CodePudding user response:

try this below code instead of the above validation

request()->validate([
        'email' => ['required', 'string', 'email', 'max:255', 'unique:users'],
        'password' => ['required', 'string', 'min:8', 'confirmed'],
    ];

now if you remove the code

   if ($validation->fails())
        { 
            return session()->flash('alert-danger', 'error');
        }

the code will run without any error . and if you do not enter any value in the input field the the request->validate() will check all the request.
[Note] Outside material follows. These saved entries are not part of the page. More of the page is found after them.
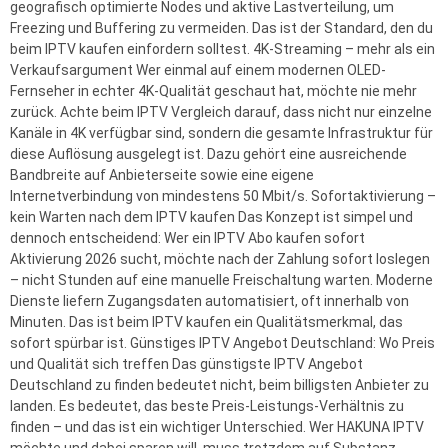
geografisch optimierte Nodes und aktive Lastverteilung, um
Freezing und Buffering zu vermeiden. Das ist der Standard, den du
beim IPTV kaufen einfordern solltest. 4K-Streaming – mehr als ein
Verkaufsargument Wer einmal auf einem modernen OLED-
Fernseher in echter 4K-Qualität geschaut hat, möchte nie mehr
zurück. Achte beim IPTV Vergleich darauf, dass nicht nur einzelne
Kanäle in 4K verfügbar sind, sondern die gesamte Infrastruktur für
diese Auflösung ausgelegt ist. Dazu gehört eine ausreichende
Bandbreite auf Anbieterseite sowie eine eigene
Internetverbindung von mindestens 50 Mbit/s. Sofortaktivierung –
kein Warten nach dem IPTV kaufen Das Konzept ist simpel und
dennoch entscheidend: Wer ein IPTV Abo kaufen sofort
Aktivierung 2026 sucht, möchte nach der Zahlung sofort loslegen
– nicht Stunden auf eine manuelle Freischaltung warten. Moderne
Dienste liefern Zugangsdaten automatisiert, oft innerhalb von
Minuten. Das ist beim IPTV kaufen ein Qualitätsmerkmal, das
sofort spürbar ist. Günstiges IPTV Angebot Deutschland: Wo Preis
und Qualität sich treffen Das günstigste IPTV Angebot
Deutschland zu finden bedeutet nicht, beim billigsten Anbieter zu
landen. Es bedeutet, das beste Preis-Leistungs-Verhältnis zu
finden – und das ist ein wichtiger Unterschied. Wer HAKUNA IPTV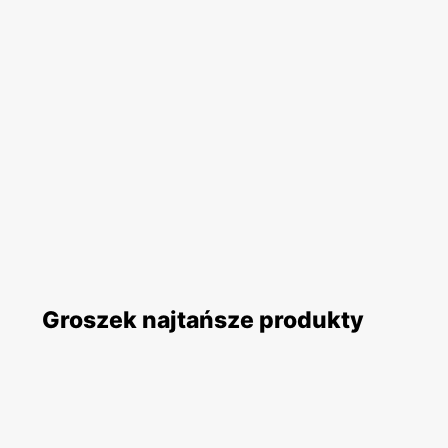
Groszek najtańsze produkty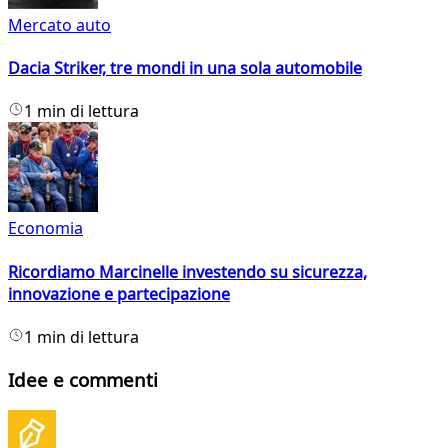
Mercato auto
Dacia Striker, tre mondi in una sola automobile
1 min di lettura
Economia
Ricordiamo Marcinelle investendo su sicurezza,
innovazione e partecipazione
1 min di lettura
Idee e commenti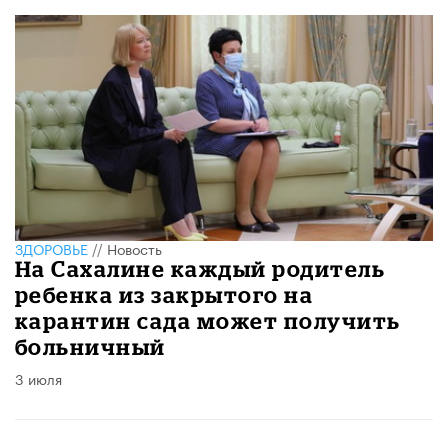
ЗДОРОВЬЕ
//
Новость
На Сахалине каждый родитель
ребенка из закрытого на
карантин сада может получить
больничный
3 июля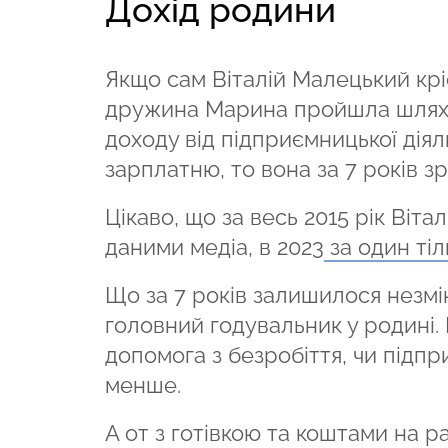
Дохід родини
Якщо сам Віталій Малецький кріс
дружина Марина пройшла шлях ві
доходу від підприємницької дія
зарплатню, то вона за 7 років зро
Цікаво, що за весь 2015 рік Віта
даними медіа, в 2023
за один ті
Що за 7 років залишилося незмі
головний годувальник у родині. 
допомога з безробіття, чи підп
менше.
А от з готівкою та коштами на р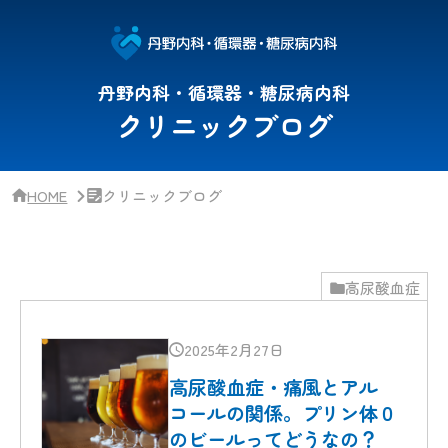
サ
イ
ド
バー・
ク
丹野内科・循環器・糖尿病内科
リ
クリニックブログ
ニッ
ク
概
要
HOME
クリニックブログ
高尿酸血症
2025年2月27日
高尿酸血症・痛風とアル
コールの関係。プリン体０
のビールってどうなの？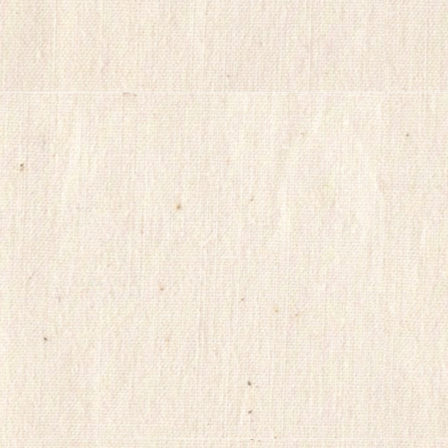
리
스
정
품
구
입
캔
디
약
국
myilsag
코
리
아
e
뉴
스
alvmwls
비
아
365
출
장
파
란
출
장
CodePudding user response:

You need to actually return something in your if ($validation->fails()) check. Right now, you're setting a session Flash, but returning null (->flash() has no return value).

You have a couple solutions here, but it depends if this is a Form Submission or an AJAX Request:

protected function validator(array $data) {
  return Validator::make($data, [
    'email' => ['required', 'string', 'email', 'max:255', 'unique:users'],
    'password' => ['required', 'string', 'min:8', 'confirmed']
  ]);
}

protected function create(array $data) {
  $validator = $this->validator($data);

  if ($validator->fails()) {
    session()->flash('alert-danger', 'error');
    
    // If this is an AJAX Request:
    if (request()->ajax()) {
      return response()->json(['errors' => $validator->errors()], 422);
    }

    // If this is a Form Submission:
    return back()->withErrors($validator->errors());
  } 

  $company = new Company();
  $company->store_name = $data['company_name'];
  $company->save();
}

Basically, modify your validator method to return the Validator::make() instance, check it in your create() method, and return appropriately based on if this is an AJAX Request or Form Submission.